Baffling issue with baseboard heaters and AC readings
My house has a combination of baseboard and ceiling cable heat. One baseboard has been nothing but trouble - just a small 24", 500 watt unit for the laundry room. It shares a thermostat (SPST) with a 1000 watt baseboard in the bathroom - which is the next room. That heater has worked great for the 50 years this house has been standing. But this location had the original heater fail when the house was new.
While doing some updating last winter, I finally replaced it. That unit failed immediately. Got weak heat from a cold start for seconds, then dead. Figuring I had a bad unit, I replaced it with one that worked right away and did for a couple months. Until it too died. No heat... but the other heater on the circuit heats like mad.

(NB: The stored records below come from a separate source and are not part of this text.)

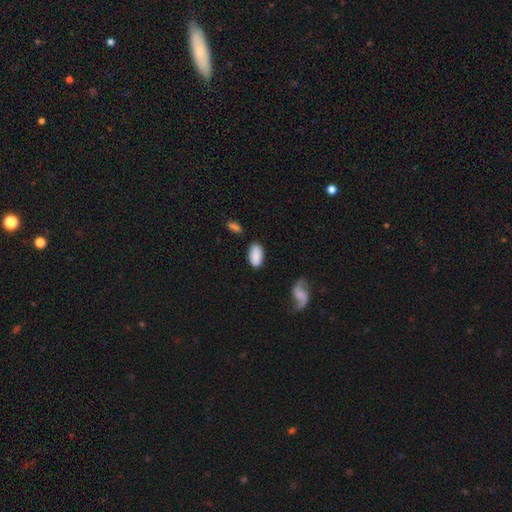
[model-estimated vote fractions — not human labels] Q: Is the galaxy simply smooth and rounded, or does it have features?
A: smooth — 84%.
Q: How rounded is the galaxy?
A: in between — 94%.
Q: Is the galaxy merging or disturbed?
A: none — 74%.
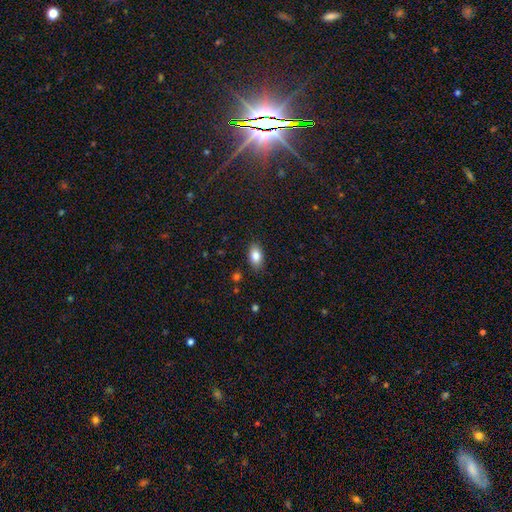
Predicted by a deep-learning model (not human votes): The model was most divided on "merging": none: 86%, minor disturbance: 10%, major disturbance: 2%, merger: 1%. More confident: how rounded — in between (90%); smooth or featured — smooth (85%).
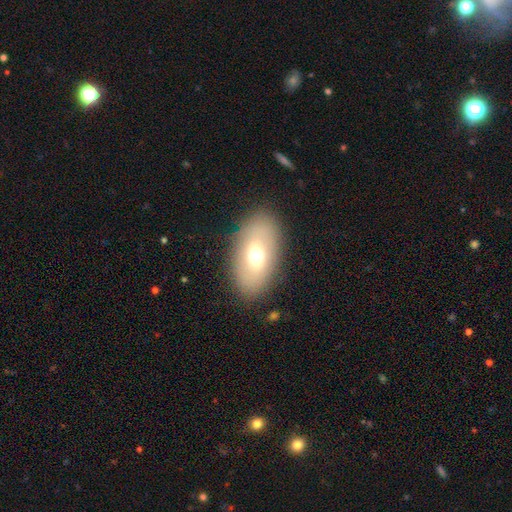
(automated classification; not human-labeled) Morphology: type=smooth (63%); roundness=in between (90%); merging=none (85%).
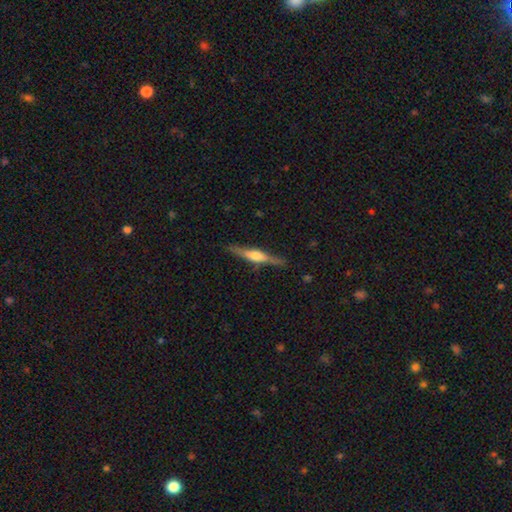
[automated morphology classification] A featured or disk galaxy (70%) viewed edge-on (97%) with a rounded central bulge (86%).

Vote fractions:
- Smooth or featured? featured or disk: 70% / smooth: 24% / star or artifact: 5%
- Edge-on disk? yes: 97% / no: 3%
- Edge-on bulge? rounded: 86% / boxy: 10% / none: 4%
- Merging? none: 86% / minor disturbance: 10% / major disturbance: 2% / merger: 1%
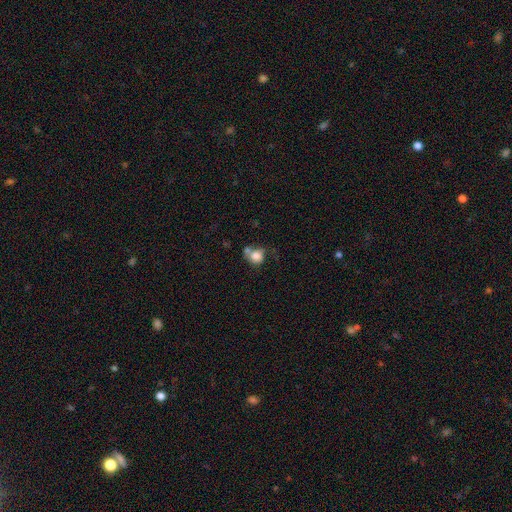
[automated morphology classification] A smooth galaxy with no disk features (77%) that is round (73%). Merging: none (37%).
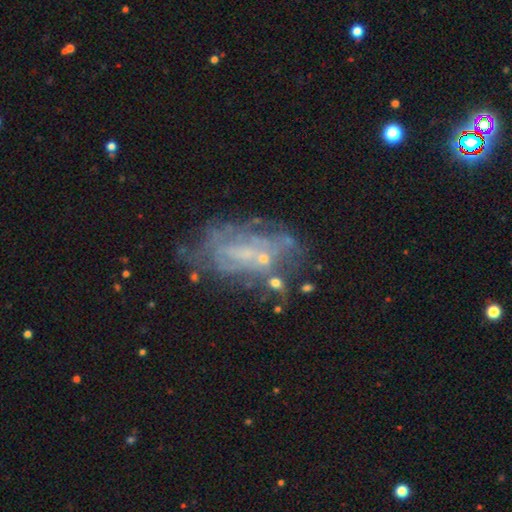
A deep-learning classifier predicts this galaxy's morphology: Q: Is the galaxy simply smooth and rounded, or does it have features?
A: featured or disk — 67%.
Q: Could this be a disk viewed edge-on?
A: no — 95%.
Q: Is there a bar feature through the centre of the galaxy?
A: no — 66%.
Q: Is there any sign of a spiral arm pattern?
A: no — 54%.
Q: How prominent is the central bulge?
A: small — 50%.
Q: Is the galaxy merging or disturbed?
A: none — 53%.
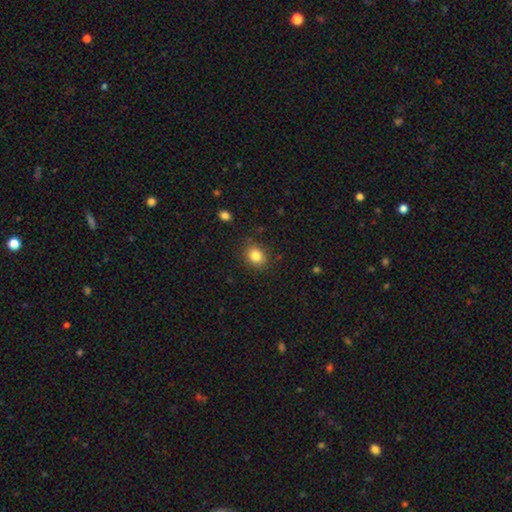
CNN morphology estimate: The model was most divided on "how rounded": round: 67%, in between: 32%, cigar-shaped: 1%. More confident: merging — none (85%); smooth or featured — smooth (84%).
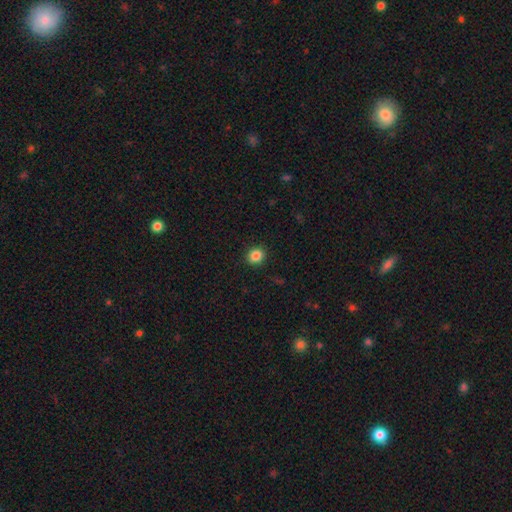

With power cut, I've found that the high temp cutoff is closed, and the element reads 17 ohms (wires disconnected). With power restored, the 2 leads each measure 125 volts in reference to ground, which is right for this house' AC coming in. But across the two - 0! They are in phase. Also the thermostat makes no difference - always 125VAC to ground x 2 and 0 VAC across the hot lines. No wonder I have no heat!
I have not checked the other heater for voltage feed, voltage drop, resistance, etc. Also I have not removed the leads from the working heater and rechecked the dead heater, thinking I am getting a false 125 volts on one of the legs due to one leg passing current through the working element.
Where should I go from here? I know enough circuit tracing to confuse myself!!